Antibiotics work by killing bacteria – but they don’t discriminate between the good and the bad. As antibiotics do their work, they eliminate beneficial bacteria along with the pathogenic (infectious) ones, which can leave you at risk.
There are trillions of bacteria in your gut. Beneficial bacteria help to fight off pathogenic bugs in the gut in a few ways. They produce short-chain fatty acids that lower the pH of the gut, making it less hospitable to bad bugs. Beneficial bacteria also produce natural antimicrobials like bacteriocins and hydrogen peroxide that help kill off any potentially harmful germs, making it difficult for them to multiply.
Your gut bacteria are also critical for maintaining a balanced immune response.
If their numbers are diminished, you could experience shifts in bacteria – known as dysbiosis – that leaves you susceptible to future infection, altered immunity, digestive concerns or even insulin resistance and weight gain.
When you take antibiotics to restore health, you’re only doing half the job. A single course of antibiotics can lower both the diversity and overall numbers of your community of beneficial bacteria, rendering them less effective at doing their job, and opening the door for opportunistic pathogens like E.coli and C.diff to begin an infectious path. This is why antibiotic users have a one in three chance of experiencing antibiotic-associated diarrhea (AAD)*, which can start as late as two months after you finish your prescription!

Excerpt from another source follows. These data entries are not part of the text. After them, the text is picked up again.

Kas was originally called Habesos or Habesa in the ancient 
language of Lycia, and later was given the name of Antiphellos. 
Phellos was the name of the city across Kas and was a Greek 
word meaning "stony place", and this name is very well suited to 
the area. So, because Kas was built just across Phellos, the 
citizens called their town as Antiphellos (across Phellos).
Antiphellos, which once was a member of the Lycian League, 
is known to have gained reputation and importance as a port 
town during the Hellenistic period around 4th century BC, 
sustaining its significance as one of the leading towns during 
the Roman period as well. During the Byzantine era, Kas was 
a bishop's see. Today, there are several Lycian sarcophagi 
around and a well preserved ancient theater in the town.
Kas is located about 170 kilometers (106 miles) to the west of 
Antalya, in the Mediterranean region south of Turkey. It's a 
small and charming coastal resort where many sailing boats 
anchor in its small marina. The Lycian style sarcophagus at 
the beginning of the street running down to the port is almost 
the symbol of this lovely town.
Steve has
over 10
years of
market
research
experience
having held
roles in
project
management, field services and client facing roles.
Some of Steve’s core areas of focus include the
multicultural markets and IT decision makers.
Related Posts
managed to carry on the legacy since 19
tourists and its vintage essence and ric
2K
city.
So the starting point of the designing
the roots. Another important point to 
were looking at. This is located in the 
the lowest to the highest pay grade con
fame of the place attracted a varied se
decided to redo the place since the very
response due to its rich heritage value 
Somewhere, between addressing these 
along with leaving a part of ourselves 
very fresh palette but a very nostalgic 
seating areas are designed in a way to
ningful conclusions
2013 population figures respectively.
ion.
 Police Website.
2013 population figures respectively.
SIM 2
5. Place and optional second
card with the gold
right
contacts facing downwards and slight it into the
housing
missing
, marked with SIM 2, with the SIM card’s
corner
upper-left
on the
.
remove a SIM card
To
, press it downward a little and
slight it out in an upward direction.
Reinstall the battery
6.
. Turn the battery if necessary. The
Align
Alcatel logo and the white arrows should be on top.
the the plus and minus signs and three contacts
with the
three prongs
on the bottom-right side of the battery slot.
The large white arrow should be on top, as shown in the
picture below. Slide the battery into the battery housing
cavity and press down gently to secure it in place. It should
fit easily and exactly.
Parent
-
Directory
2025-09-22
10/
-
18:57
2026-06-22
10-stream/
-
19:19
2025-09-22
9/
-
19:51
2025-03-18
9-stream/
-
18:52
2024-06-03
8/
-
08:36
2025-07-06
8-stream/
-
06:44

The best time to start taking a probiotic is the same day you start your prescription.
Why? Because the risks associated with antibiotic use are due to diminished numbers of beneficial bacteria – so prevention is the name of the game.
How does this approach work? If an antibiotic kills bacteria, it seems logical that it will kill the probiotic bacteria too. The trick is in the timing: when taking antibiotics, you should take 1-2 capsules of pro-bio 2 hours after any one of your daily antibiotic doses. This allows time for the antibiotic to move through the gut.
Take Pro-Bio every day that you take your antibiotic, plus five days after to help provide a buffer against future infection. Studies show taking Pro-biotics reduces the risk of antibiotic-associated and infectious diarrhea due to Clostridium difficile (CDAD) by 42%.
So how can such tiny critters accomplish such a huge task? By acting in three very specific ways:
• Acting as a barrier against pathogenic bacteria in the gut
• Preventing or improving symptoms such as gas and bloating caused by pathogenic bacteria
• Supporting the growth of your natural flora to help it rebound from antibiotic use.
Make no mistake: antibiotics save lives. But it’s up to us to use them responsibly. Only take antibiotics when your physician is certain that your illness is bacterial and use up the entire prescription, even if you feel better.